On the trip to Beaufort this week, the 17 marine tech students on board will learn practical skills essential for success in their efforts to find employment after graduation.
"Employers recognize that graduates of the program, who have done 32 days of sea time on the Dan Moore have adapted to the rigors of working at sea, living in close quarters with their fellow shipmates, and they can go on to be real leaders in the marine technology industry." said Beuth.
"You cannot talk to about side scan sonar in a classroom and expect someone to be competent in it, so we use our vessels like the Dan Moore and the Cape Hatteras to get students out to sea and do the skills that they will use in industry," said Jason Rogers, Director of the Marine Technology Program at Cape Fear Community College.

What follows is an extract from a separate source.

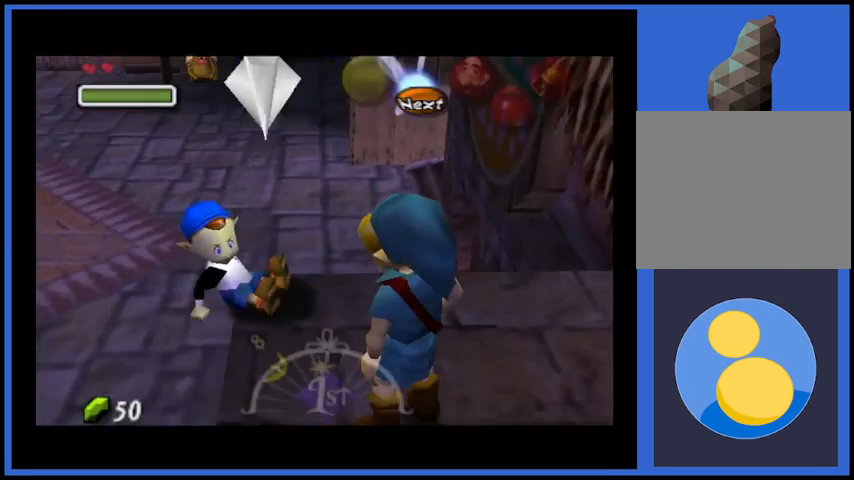
{"buttons": [], "left_stick": "up", "right_stick": "center", "events": [[125, "left_stick", "up"]]}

Shortly after the Dan Moore returns to Wilmington, crew members will start stripping the vessel of equipment that can be used on the school's newest research vessel, the R/V Cape Hatteras, which was acquired earlier this year from the National Science Foundation.
There is no doubt the Dan Moore has served the school well for 31 years, and the Marine Technology program at Cape Fear looks stronger than ever, as the newer and larger Cape Hatteras joins the program, and employers' need for marine tech graduates remains strong.